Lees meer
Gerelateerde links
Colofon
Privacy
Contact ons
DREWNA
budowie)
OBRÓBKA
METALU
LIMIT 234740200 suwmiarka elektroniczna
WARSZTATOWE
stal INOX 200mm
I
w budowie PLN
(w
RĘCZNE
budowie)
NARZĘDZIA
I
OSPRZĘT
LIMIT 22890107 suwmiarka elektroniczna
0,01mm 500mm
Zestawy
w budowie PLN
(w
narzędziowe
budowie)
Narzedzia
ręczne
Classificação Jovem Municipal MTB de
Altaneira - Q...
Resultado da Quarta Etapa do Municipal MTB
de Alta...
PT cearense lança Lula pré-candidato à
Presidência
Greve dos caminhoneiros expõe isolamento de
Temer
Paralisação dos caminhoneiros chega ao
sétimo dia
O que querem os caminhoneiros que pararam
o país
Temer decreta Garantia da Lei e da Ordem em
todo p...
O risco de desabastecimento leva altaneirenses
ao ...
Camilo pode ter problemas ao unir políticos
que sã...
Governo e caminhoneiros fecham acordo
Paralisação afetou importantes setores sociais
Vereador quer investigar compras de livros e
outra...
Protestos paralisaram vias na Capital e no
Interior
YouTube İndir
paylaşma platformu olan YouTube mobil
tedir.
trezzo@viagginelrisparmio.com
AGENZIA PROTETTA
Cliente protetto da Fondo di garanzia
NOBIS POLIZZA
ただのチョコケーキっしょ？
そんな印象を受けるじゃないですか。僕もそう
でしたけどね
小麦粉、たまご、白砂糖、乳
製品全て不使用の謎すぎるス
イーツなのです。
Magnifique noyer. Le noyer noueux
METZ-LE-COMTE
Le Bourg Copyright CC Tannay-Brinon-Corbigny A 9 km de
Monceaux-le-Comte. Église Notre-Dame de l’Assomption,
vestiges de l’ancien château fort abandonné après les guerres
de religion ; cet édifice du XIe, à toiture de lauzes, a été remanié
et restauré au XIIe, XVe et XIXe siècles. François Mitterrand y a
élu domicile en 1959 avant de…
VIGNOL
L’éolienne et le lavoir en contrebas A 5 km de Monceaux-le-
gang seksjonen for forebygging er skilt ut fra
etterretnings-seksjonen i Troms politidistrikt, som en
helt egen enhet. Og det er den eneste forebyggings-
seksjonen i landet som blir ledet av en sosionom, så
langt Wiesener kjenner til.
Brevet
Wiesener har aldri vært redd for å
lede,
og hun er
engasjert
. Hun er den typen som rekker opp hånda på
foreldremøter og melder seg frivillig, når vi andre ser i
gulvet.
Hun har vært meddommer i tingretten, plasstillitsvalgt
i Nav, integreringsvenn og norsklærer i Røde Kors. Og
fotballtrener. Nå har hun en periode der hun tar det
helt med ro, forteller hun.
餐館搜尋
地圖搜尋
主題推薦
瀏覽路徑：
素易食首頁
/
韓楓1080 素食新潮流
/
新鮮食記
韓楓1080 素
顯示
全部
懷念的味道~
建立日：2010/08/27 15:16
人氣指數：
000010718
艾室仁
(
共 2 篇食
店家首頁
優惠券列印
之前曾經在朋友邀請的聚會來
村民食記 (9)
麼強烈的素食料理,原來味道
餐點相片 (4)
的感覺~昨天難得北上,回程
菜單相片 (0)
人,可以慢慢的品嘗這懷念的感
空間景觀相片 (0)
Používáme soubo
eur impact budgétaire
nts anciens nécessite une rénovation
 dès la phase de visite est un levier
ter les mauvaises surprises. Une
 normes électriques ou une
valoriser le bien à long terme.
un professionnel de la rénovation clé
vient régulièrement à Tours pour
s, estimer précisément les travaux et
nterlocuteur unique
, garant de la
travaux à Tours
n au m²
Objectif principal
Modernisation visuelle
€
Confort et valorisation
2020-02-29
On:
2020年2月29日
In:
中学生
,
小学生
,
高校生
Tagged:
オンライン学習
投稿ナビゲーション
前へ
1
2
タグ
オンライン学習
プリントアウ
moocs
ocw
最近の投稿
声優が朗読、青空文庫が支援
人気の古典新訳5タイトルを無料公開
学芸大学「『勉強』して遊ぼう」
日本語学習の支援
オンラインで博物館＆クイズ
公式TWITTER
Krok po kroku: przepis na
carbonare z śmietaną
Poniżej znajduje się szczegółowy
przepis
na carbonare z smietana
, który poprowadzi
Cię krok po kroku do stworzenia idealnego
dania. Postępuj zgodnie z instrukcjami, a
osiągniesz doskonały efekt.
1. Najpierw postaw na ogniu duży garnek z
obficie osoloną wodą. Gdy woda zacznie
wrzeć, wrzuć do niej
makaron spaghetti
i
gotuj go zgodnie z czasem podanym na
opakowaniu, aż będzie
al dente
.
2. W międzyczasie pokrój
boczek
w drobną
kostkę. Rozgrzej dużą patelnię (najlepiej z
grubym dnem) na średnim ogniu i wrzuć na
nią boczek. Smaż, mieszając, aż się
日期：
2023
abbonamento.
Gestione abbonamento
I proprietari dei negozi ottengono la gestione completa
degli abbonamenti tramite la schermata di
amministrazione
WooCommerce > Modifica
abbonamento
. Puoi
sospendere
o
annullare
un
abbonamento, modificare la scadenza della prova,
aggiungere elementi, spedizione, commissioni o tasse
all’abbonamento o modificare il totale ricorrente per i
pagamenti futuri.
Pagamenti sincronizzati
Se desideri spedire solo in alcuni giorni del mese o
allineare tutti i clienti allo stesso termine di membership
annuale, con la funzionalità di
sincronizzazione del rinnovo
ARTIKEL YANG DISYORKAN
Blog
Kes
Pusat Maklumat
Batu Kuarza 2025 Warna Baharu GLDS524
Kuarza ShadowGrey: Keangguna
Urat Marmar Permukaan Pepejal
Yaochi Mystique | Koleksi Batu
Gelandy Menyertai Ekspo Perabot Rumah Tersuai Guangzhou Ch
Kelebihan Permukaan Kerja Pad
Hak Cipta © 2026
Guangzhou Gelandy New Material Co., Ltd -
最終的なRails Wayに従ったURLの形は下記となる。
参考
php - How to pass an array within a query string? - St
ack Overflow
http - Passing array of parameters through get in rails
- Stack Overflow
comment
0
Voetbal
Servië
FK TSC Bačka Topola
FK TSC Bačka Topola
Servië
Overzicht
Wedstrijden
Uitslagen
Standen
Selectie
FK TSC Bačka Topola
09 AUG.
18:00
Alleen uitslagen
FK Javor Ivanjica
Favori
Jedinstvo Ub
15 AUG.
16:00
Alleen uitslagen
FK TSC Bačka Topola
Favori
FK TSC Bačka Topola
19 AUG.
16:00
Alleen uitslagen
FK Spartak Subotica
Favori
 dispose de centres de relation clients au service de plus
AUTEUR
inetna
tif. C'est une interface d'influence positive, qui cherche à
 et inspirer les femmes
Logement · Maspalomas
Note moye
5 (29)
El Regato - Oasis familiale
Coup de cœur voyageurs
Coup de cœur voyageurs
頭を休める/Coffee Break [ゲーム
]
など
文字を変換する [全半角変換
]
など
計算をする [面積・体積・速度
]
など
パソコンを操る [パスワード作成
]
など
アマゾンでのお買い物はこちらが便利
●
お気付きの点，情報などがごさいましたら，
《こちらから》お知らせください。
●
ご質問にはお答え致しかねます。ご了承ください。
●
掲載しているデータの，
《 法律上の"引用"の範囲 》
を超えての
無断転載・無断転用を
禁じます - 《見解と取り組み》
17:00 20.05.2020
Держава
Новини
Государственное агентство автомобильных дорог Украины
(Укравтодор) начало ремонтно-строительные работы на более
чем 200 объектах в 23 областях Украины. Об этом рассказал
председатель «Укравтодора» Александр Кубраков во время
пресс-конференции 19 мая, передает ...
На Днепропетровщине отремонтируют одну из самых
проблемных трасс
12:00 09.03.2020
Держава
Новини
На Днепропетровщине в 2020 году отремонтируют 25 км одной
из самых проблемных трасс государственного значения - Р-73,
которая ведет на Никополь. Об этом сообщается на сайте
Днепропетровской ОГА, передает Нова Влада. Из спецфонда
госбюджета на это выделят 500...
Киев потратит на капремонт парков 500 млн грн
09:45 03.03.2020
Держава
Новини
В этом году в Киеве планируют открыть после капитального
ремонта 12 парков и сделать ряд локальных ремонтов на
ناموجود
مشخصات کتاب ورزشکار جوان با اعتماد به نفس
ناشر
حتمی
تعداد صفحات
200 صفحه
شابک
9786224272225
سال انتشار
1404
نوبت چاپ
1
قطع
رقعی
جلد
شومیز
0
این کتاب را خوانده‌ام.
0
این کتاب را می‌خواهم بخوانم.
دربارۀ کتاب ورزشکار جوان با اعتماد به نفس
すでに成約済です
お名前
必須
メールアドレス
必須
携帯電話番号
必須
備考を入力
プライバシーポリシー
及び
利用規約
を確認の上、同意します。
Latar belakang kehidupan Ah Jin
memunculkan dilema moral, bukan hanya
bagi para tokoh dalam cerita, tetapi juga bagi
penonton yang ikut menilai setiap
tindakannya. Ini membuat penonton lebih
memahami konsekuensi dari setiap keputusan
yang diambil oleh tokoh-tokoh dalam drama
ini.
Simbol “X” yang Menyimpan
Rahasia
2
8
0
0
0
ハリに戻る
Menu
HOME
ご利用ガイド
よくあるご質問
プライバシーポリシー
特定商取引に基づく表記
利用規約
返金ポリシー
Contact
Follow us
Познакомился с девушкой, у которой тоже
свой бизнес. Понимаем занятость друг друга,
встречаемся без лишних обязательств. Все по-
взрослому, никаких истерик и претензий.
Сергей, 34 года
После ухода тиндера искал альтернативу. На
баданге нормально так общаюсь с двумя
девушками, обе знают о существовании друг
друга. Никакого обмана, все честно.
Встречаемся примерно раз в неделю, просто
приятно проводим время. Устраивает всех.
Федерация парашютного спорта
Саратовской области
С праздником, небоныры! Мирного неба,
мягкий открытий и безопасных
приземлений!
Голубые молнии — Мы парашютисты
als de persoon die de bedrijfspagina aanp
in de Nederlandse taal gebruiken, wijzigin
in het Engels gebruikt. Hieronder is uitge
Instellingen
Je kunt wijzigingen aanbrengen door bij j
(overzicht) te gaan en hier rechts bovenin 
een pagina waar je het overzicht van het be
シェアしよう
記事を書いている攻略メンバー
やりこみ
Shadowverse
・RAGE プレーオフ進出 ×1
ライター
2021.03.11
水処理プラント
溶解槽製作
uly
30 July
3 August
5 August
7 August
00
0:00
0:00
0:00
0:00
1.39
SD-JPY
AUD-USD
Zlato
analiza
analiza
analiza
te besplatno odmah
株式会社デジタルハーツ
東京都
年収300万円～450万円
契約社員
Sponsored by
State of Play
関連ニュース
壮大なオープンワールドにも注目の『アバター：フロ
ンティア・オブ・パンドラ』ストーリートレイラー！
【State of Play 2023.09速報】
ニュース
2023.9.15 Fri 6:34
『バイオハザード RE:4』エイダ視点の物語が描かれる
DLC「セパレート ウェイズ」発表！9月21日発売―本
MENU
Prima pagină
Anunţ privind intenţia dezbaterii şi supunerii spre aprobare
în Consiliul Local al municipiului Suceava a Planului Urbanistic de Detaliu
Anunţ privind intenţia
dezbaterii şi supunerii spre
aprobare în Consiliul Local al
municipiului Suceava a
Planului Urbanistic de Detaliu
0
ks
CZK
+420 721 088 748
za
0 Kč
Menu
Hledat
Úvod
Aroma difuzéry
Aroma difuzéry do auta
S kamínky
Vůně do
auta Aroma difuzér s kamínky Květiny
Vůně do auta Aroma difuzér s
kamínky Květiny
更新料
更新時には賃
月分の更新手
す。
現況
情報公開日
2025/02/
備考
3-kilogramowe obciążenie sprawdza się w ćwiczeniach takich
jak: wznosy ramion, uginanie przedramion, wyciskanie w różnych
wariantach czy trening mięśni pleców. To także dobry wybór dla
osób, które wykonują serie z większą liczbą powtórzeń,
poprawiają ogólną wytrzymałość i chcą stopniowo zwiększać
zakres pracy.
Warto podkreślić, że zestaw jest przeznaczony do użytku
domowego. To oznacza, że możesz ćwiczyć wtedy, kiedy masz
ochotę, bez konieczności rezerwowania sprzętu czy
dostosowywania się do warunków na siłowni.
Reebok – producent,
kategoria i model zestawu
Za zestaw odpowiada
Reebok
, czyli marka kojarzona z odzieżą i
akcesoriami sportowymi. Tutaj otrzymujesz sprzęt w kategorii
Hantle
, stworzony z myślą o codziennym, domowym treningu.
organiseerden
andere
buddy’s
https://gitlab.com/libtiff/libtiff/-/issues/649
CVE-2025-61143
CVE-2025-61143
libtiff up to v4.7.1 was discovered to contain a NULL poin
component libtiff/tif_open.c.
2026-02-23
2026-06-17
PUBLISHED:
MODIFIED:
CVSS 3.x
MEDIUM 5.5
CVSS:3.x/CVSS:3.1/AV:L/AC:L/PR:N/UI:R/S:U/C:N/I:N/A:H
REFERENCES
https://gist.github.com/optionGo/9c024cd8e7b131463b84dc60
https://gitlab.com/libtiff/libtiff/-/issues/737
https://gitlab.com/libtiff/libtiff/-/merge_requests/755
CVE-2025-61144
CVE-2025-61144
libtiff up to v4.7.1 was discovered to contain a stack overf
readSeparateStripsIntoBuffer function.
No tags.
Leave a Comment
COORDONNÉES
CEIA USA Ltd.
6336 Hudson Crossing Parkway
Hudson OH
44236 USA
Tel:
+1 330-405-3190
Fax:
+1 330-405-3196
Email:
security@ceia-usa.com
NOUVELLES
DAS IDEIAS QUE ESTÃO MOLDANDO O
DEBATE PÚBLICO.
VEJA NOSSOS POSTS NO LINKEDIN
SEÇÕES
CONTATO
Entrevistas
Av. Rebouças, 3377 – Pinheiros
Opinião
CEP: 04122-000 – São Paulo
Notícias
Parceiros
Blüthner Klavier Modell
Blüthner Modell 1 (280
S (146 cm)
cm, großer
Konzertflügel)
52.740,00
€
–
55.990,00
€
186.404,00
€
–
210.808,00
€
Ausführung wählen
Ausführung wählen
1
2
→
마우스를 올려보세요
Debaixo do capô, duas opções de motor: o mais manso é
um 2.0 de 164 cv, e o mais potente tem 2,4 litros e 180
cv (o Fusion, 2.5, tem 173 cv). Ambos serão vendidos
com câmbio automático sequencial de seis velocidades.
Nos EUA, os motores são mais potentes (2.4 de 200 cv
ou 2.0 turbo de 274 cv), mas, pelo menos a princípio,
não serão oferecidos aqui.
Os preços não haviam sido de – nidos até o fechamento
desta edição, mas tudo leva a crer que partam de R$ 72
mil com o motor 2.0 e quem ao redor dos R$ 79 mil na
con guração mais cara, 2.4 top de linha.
+-------+
▸ **WORK INSTRUCTION**
On how many lines of the listing does the string "dalam" appear? Only the number should be given.

▸ **FINISHED EXERCISE**
2